I swallow hard. “Then what can you give me?”

“Nothing you’re asking for.” His eyes search mine in the fluorescent light filtering through the plant’s leaves. But when he exhales, he softens, some of the tension leaving his face. “If you want to walk away right now, I’d understand. It would wreck me, but I’d understand.”

The sane thing to do is obvious. But it seems sanity left the building a long time ago, because what I say instead is, “What if I don’t want to walk away?”

Bastian’s hand slides from my arm to my waist. “Then for the next seventy-nine days, we pretend like the rest of the world doesn’t exist. No questions asked, no answers given. Just—” He sighs. “Just us.”

“That’s it? We just ignore everything?”

He shakes his head. “Not everything. We have the stuff that matters. The sex, the intimacy, the companionship. All those items on your list that you want to cross off before—” He can’t finish the sentence.

But I can.

Before I go blind. Before our contract ends. Before whatever this is between us implodes spectacularly and takes us both down with it.

“You’re asking me to live in a fantasy,” I accuse.

“I’m asking you to let me give you what I can.” His forehead drops to mine, and for the first time all day, the steel leaves his face completely. “Even if it’s not everything you deserve.”

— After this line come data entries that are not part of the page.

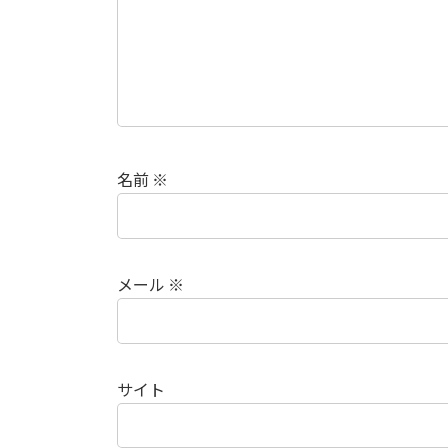
名前
※
メール
※
サイト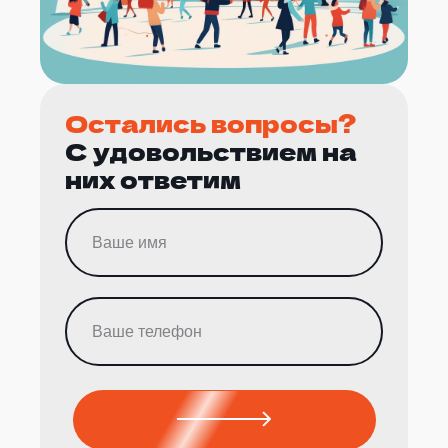
Остались вопросы?
С удовольствием на
них ответим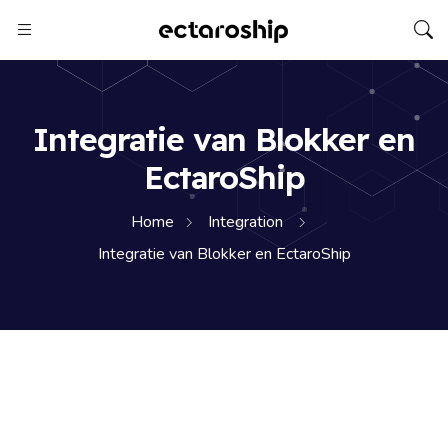
Integratie van Blokker en
EctaroShip
Home
Integration
Integratie van Blokker en EctaroShip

I weigh my options. He’s asking me to pretend I didn’t just get assaulted in broad daylight and then get sexually ravaged by a caveman incarnation of my boss. It’s irrational, to say the least.

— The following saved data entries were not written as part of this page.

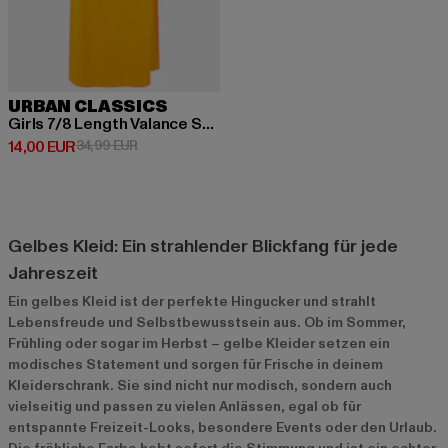
URBAN CLASSICS
Girls 7/8 Length Valance Summer Dress
Derzeitiger Preis: 14,00 EUR
Aktionspreis: 34,99 EUR
14,00 EUR
34,99 EUR
Gelbes Kleid: Ein strahlender Blickfang für jede
Jahreszeit
Ein gelbes Kleid ist der perfekte Hingucker und strahlt
Lebensfreude und Selbstbewusstsein aus. Ob im Sommer,
Frühling oder sogar im Herbst – gelbe Kleider setzen ein
modisches Statement und sorgen für Frische in deinem
Kleiderschrank. Sie sind nicht nur modisch, sondern auch
vielseitig und passen zu vielen Anlässen, egal ob für
entspannte Freizeit-Looks, besondere Events oder den Urlaub.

But I’m not rational anymore. Truthfully, I haven’t been rational since the day Dr. Haggerty told me what my future held.

And standing here, pressed against the wall with Bastian’s forehead touching mine, his breath warm on my lips, I realize something: I don’t want to be rational.

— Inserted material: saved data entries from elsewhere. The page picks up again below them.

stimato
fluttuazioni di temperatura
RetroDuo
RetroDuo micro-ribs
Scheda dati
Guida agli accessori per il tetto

I want to be reckless. I want to take what I can get and worry about the consequences later.

I want a taste of the dark.

Because there’s no telling what “later” will bring.

“Alright,” I whisper. “For seventy-nine days, we lie to ourselves. I can do that.”

His eyes close and a soft sigh of relief passes through his lips. “Thank you, Eliana.”

“Don’t thank me yet,” I warn. “You might regret this.”

“I already do,” he growls wistfully. Then he laughs. “But that doesn’t mean I’m going to stop.”